Transcribed page contents
· · · · ·

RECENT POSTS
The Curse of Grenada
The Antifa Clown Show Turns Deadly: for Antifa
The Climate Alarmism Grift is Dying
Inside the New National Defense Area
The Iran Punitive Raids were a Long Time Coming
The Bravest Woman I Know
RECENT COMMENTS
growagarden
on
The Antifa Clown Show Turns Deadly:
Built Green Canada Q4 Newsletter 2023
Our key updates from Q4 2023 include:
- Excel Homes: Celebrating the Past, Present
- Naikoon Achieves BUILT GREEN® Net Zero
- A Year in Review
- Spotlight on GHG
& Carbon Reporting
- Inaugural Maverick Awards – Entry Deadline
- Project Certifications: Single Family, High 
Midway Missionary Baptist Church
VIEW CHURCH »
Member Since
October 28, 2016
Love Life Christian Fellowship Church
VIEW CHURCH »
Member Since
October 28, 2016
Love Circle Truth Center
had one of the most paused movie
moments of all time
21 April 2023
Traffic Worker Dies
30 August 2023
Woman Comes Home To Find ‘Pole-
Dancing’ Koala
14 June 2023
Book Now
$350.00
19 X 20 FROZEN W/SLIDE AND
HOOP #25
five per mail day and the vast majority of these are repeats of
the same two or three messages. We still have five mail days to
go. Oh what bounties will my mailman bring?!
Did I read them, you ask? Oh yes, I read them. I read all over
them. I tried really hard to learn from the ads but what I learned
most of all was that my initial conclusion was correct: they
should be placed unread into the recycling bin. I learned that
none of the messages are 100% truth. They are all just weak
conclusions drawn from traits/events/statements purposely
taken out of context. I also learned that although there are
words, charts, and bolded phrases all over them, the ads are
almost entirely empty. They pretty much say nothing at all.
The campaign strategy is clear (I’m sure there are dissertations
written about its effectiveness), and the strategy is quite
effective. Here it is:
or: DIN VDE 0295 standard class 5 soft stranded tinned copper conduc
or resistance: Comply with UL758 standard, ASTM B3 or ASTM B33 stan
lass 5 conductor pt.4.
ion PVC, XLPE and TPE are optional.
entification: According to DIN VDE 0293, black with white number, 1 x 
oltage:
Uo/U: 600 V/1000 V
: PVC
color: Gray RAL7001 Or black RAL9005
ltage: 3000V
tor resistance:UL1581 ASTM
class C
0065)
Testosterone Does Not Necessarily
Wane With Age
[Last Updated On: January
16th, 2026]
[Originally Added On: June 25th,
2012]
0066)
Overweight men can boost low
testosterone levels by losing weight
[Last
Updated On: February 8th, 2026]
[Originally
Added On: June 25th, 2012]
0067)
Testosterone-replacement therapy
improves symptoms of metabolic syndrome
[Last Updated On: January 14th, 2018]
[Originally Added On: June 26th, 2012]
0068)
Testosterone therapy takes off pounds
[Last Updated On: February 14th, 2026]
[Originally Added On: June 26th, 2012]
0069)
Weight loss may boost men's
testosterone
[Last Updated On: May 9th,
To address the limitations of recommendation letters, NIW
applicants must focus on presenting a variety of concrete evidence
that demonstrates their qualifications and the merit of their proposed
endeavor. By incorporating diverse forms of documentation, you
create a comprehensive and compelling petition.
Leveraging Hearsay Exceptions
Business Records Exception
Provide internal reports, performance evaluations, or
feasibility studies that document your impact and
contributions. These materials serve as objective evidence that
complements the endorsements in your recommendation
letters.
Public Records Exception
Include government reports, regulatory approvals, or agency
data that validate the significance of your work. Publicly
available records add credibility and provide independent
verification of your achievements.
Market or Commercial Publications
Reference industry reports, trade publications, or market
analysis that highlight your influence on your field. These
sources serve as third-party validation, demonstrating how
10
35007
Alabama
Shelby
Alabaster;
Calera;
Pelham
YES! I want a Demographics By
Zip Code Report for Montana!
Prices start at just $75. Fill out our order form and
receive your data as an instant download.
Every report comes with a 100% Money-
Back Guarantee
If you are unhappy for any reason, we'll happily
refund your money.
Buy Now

· · · · ·

- Activity -
Above are records; repeat only the lines starting at the line with "taken out of" and ending at the line with "feasibility studies that", exactly as they appear, both included.

- Task response -
taken out of context. I also learned that although there are
words, charts, and bolded phrases all over them, the ads are
almost entirely empty. They pretty much say nothing at all.
The campaign strategy is clear (I’m sure there are dissertations
written about its effectiveness), and the strategy is quite
effective. Here it is:
or: DIN VDE 0295 standard class 5 soft stranded tinned copper conduc
or resistance: Comply with UL758 standard, ASTM B3 or ASTM B33 stan
lass 5 conductor pt.4.
ion PVC, XLPE and TPE are optional.
entification: According to DIN VDE 0293, black with white number, 1 x 
oltage:
Uo/U: 600 V/1000 V
: PVC
color: Gray RAL7001 Or black RAL9005
ltage: 3000V
tor resistance:UL1581 ASTM
class C
0065)
Testosterone Does Not Necessarily
Wane With Age
[Last Updated On: January
16th, 2026]
[Originally Added On: June 25th,
2012]
0066)
Overweight men can boost low
testosterone levels by losing weight
[Last
Updated On: February 8th, 2026]
[Originally
Added On: June 25th, 2012]
0067)
Testosterone-replacement therapy
improves symptoms of metabolic syndrome
[Last Updated On: January 14th, 2018]
[Originally Added On: June 26th, 2012]
0068)
Testosterone therapy takes off pounds
[Last Updated On: February 14th, 2026]
[Originally Added On: June 26th, 2012]
0069)
Weight loss may boost men's
testosterone
[Last Updated On: May 9th,
To address the limitations of recommendation letters, NIW
applicants must focus on presenting a variety of concrete evidence
that demonstrates their qualifications and the merit of their proposed
endeavor. By incorporating diverse forms of documentation, you
create a comprehensive and compelling petition.
Leveraging Hearsay Exceptions
Business Records Exception
Provide internal reports, performance evaluations, or
feasibility studies that document your impact and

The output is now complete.